浄化魔法をマスターし、治癒魔法の機序を覚えた者から順に、彼女が直々に指導してくれるということになっていた。私も、他の聖女見習いたちと同様、一対一でポーション精製の手ほどきを受けた。
筆頭聖女様は私と三歳しか離れていないが、他の聖女様たちよりも幼少の頃から英才教育を受けてきたエリートだ。
神官様たちもこぞって認めるほど確かな魔法の腕を持ち、齢十二歳にして、一人前――どころか、その頃から筆頭聖女として扱われていた。
幼い頃から内定していた王太子殿下との婚約が正式に結ばれたのも、その頃だったと思う。

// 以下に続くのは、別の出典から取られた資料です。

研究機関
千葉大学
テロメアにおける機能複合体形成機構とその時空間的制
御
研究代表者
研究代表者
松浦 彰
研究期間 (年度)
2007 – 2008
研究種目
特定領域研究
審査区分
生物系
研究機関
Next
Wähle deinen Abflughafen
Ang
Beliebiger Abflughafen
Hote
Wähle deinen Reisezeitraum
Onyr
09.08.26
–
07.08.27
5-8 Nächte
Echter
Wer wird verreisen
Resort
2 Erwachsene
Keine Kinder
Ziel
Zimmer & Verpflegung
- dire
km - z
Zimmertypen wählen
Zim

とにかく、私はポーション精製の課題をこなせず、その段階でつまずいてしまったので、治癒魔法の実践に移ることもできなかった。
治癒魔法の使い方はポーションに魔力を込めるときと同じだと聞いていたし、何度か自分自身を実験台に練習していたのだが……実際に他者に魔法を使ったのは、昨日のジェーンさんが初めてだった。
解毒魔法、解呪魔法などに至っては、どうやって発動すればいいのかすらわからない。
「うーん……ポーション精製のやり方は、最初に筆頭聖女様が教えて下さったはずなんですけど……聞き逃してたのかな」
「ふむ……やはり筆頭聖女か」
ギルバート様は、顎に手を当てて難しい顔をした。以前から感じていたが、彼は、筆頭聖女様に何か思うところがあるらしい。それも、悪い方に。

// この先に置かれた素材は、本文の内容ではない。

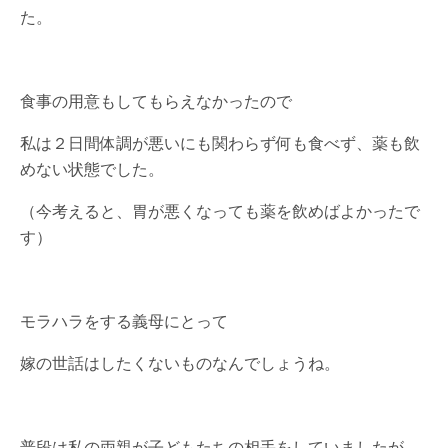
た。
食事の用意もしてもらえなかったので
私は２日間体調が悪いにも関わらず何も食べず、薬も飲
めない状態でした。
（今考えると、胃が悪くなっても薬を飲めばよかったで
す）
モラハラをする義母にとって
嫁の世話はしたくないものなんでしょうね。
普段は私の両親が子どもたちの相手をしていましたが、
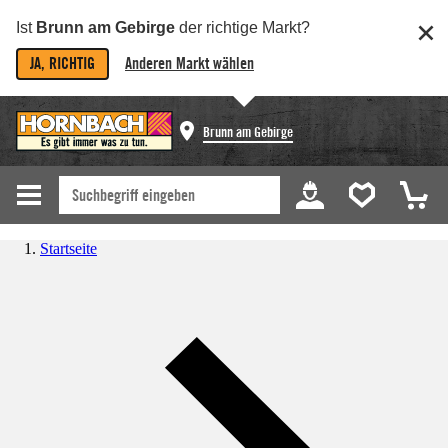
Ist
Brunn am Gebirge
der richtige Markt?
JA, RICHTIG
Anderen Markt wählen
Brunn am Gebirge
Startseite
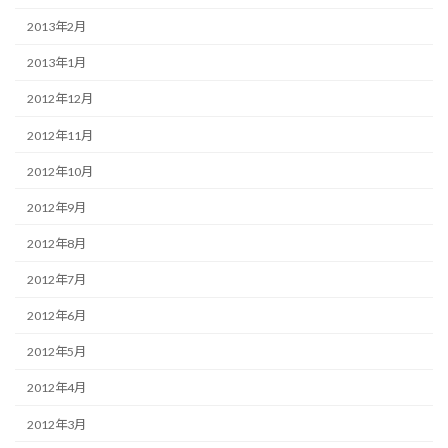
2013年2月
2013年1月
2012年12月
2012年11月
2012年10月
2012年9月
2012年8月
2012年7月
2012年6月
2012年5月
2012年4月
2012年3月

少しの間を置いて、ギルバート様は、私の方へと向き直る。その秀麗なかんばせには、いつもと同じ優しい微笑みが浮かんでいた。
「それより――どうだ。今、少し試してみないか?」
そう言って、ギルバート様は空のポーション瓶に薬草の葉を一枚入れて、私の前に差し出した。

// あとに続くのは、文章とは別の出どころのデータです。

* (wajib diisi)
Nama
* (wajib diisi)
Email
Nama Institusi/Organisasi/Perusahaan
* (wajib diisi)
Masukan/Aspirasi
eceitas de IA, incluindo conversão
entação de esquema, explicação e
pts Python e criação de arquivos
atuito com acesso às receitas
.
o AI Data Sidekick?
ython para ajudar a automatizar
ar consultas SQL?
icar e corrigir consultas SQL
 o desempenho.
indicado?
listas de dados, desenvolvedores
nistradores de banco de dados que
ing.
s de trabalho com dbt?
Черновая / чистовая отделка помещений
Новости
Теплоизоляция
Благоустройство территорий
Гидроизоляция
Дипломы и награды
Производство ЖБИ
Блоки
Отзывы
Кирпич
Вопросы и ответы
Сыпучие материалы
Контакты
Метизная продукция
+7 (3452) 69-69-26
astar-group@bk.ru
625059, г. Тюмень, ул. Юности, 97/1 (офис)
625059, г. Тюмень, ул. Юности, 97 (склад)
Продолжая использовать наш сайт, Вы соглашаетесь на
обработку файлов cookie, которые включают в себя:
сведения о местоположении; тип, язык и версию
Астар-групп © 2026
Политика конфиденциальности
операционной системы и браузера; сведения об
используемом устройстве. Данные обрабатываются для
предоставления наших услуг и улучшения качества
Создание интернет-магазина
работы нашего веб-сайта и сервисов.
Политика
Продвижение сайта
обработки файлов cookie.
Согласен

黄金色の瞳はいつもと同じく真摯で、誠実で、私をまっすぐに見つめている。
「え……でも……」
「素材の正確な配合は分からないが、薬草は間違いなく入っているはずだ。薬草だけで高効果なポーションができるかは不明だが、試してみる価値はあると思う。――君が本当に無能聖女だったのか、それとも悪意による搾取だったのか、これで判明するはずだ」
真剣に告げるその言葉に、私は胸に手を当てた。
思わぬ展開と緊張とで、喉がひりひりとかさついている。
私は唾を呑み込むと、ギルバート様を見据えてはっきりと返答した。
「――わかりました。やってみます」
「……ああ」
ギルバート様は、黄金色の瞳をゆっくりと瞬かせ、私の緊張が移ったかのように固い声で頷いたのだった。